Key Advancements and Methodology
Surface Extraction and Frosting Layer Optimization
The journey from a collection of 3D Gaussians to a refined editable model is meticulously crafted. The process commences with the extraction of a base mesh through a refined version of SuGaR's regularization technique. Following this, an adaptive Gaussian Frosting layer is constructed around the mesh, its thickness varying based on the local material properties deduced from the initial unregularized Gaussians.

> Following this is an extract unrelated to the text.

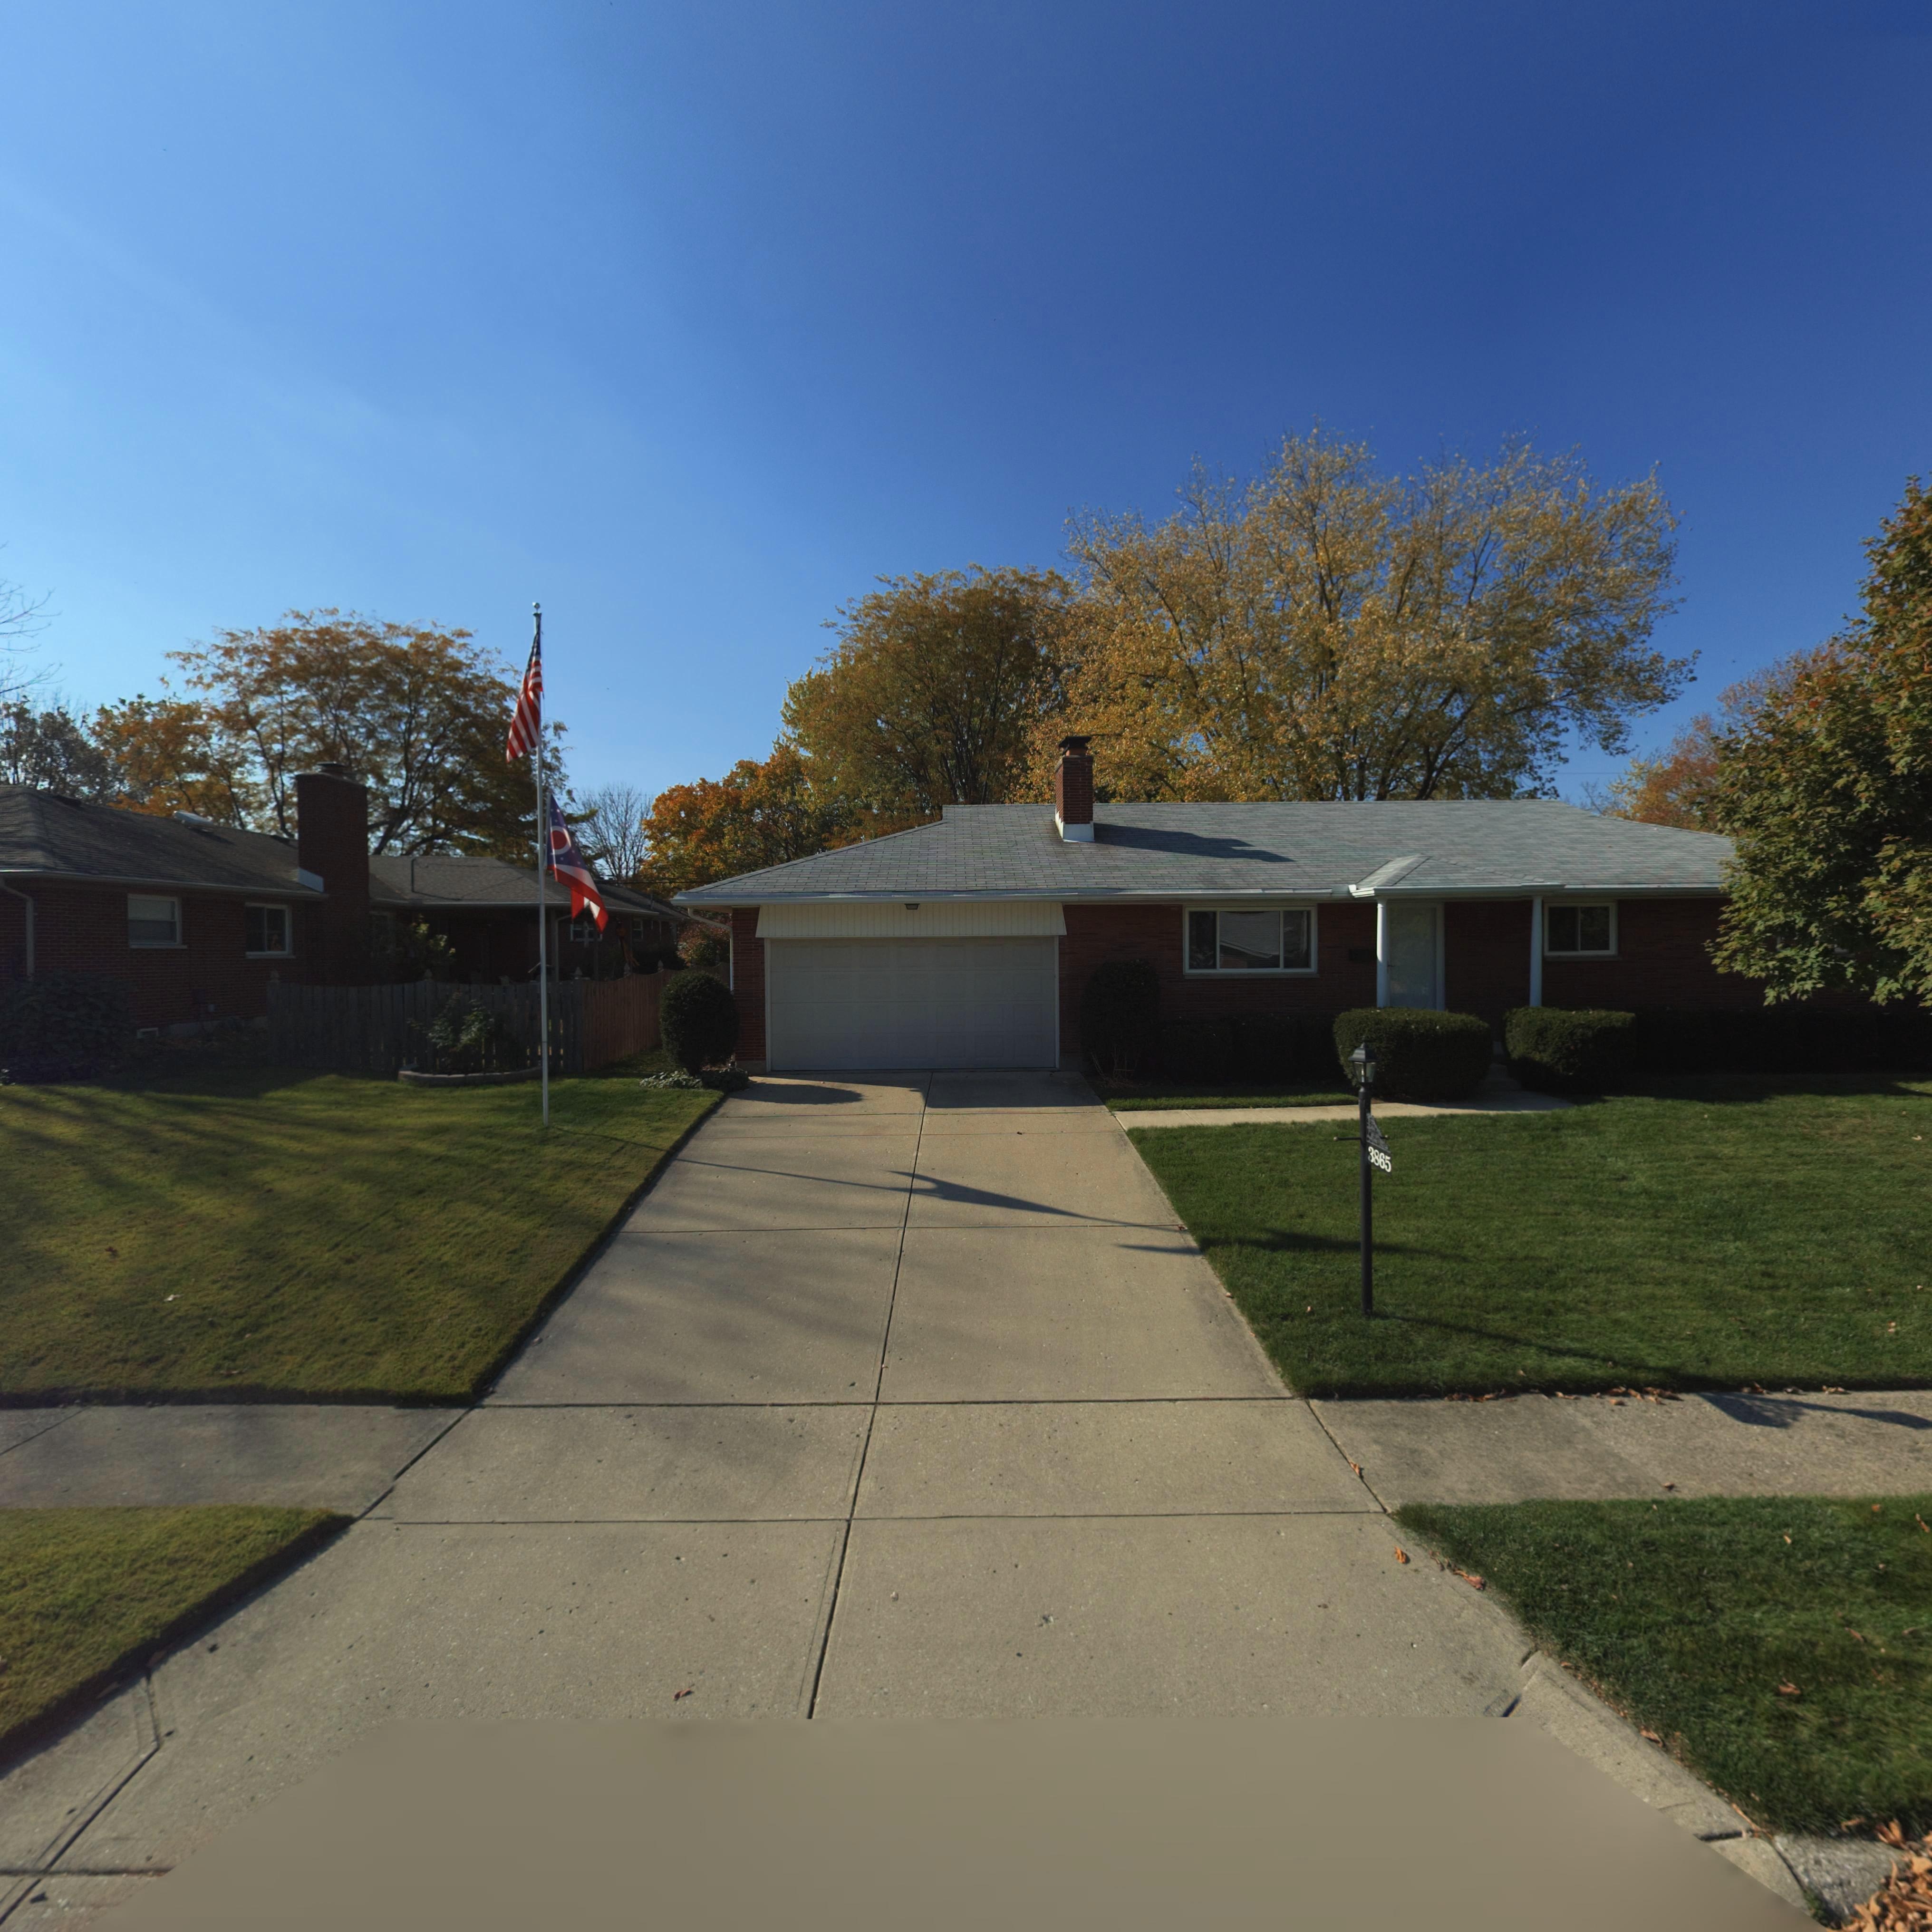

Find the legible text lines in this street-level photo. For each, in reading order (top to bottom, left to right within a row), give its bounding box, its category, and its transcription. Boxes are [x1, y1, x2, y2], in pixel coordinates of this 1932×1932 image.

[1367, 1143, 1392, 1175] StreetNumber: 3865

This adaptive strategy is crucial for allocating computational resources where they are most needed, thus ensuring a judicious balance between rendering quality and computational efficiency. Moreover, a novel parametrization scheme for Gaussians within the Frosting layer ensures their coherent manipulation during mesh editing or animation, significantly enhancing the model's versatility.
Implications and Future Directions
Bridging Theory and Practice
Gaussian Frosting addresses several perennial challenges in the landscape of 3D rendering and editing. It provides a tangible solution to the dichotomy between the need for high-quality, volumetric rendering and the practical requirements of editability and animation. The resultant models exhibit a depth of detail and realism, hitherto challenging to achieve with purely surface-based or volumetric methods alone.
Speculations on the Horizon
The implications of Gaussian Frosting extend beyond the immediate advancements in rendering and model manipulation. It proposes a framework wherein the computational expenditure aligns more closely with visual and editing demands, paving the way for more efficient and scalable solutions in real-time 3D applications. Moreover, the inherent flexibility of the Gaussian Frosting layer in encapsulating complex geometries and materials hints at broader applications in simulating and rendering intricate physical phenomena and tactile materials.
Concluding Observations
Gaussian Frosting represents a significant stride toward reconciling the high fidelity of volumetric rendering with the pragmatic necessities of 3D model editing and animation. By intelligently merging surface and volumetric representations, it opens new avenues for creating, manipulating, and visualizing 3D scenes in real-time. As this research progresses, it holds the promise of transforming the paradigms of 3D rendering, making the creation of dynamic, complex, and lifelike 3D environments more accessible and efficient.